> **Alıştırmanın amacı**: Dökümde "walk-thru’s a day, if" ifadesini içeren satırdan "Anything over 600 documented walk-thru’s a" ifadesini içeren satıra kadar, iki uçtaki satırlar da dahil olmak üzere, yalnızca bu satırları boş satırları atlayarak numaralı bir listeye aktarın.

> **Gösterilen veriler**:
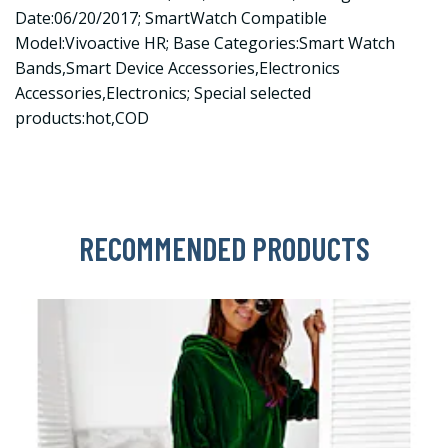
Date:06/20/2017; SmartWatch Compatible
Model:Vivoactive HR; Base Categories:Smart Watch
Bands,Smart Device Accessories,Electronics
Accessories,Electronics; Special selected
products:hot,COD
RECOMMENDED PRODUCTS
...
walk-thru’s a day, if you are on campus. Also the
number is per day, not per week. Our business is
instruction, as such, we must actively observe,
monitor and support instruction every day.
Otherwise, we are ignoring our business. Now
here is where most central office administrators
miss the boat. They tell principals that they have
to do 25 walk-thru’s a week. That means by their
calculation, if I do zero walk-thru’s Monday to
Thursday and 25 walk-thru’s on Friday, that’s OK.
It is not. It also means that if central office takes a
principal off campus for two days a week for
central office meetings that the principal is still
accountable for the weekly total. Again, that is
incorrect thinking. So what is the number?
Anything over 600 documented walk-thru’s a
...
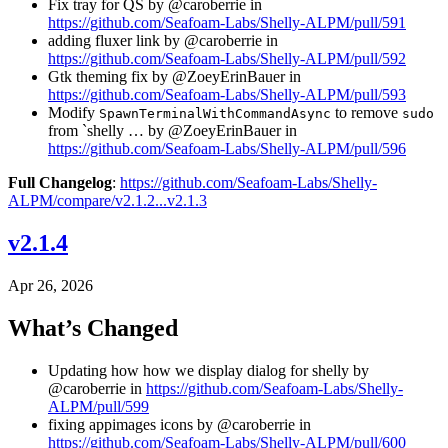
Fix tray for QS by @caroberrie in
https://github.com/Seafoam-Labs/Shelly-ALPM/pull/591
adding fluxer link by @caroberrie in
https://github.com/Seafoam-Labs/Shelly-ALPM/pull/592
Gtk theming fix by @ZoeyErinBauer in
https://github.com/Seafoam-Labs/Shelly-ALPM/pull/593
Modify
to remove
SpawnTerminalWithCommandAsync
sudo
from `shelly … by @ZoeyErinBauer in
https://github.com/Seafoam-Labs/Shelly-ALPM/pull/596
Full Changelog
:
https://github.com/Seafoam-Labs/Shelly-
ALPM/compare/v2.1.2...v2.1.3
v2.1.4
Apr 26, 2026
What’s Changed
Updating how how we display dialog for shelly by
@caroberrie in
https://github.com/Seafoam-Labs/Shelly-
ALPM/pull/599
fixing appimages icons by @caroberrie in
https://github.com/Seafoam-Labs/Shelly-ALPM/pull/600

> **Görevin sonucu**:
1. walk-thru’s a day, if you are on campus. Also the
2. number is per day, not per week. Our business is
3. instruction, as such, we must actively observe,
4. monitor and support instruction every day.
5. Otherwise, we are ignoring our business. Now
6. here is where most central office administrators
7. miss the boat. They tell principals that they have
8. to do 25 walk-thru’s a week. That means by their
9. calculation, if I do zero walk-thru’s Monday to
10. Thursday and 25 walk-thru’s on Friday, that’s OK.
11. It is not. It also means that if central office takes a
12. principal off campus for two days a week for
13. central office meetings that the principal is still
14. accountable for the weekly total. Again, that is
15. incorrect thinking. So what is the number?
16. Anything over 600 documented walk-thru’s a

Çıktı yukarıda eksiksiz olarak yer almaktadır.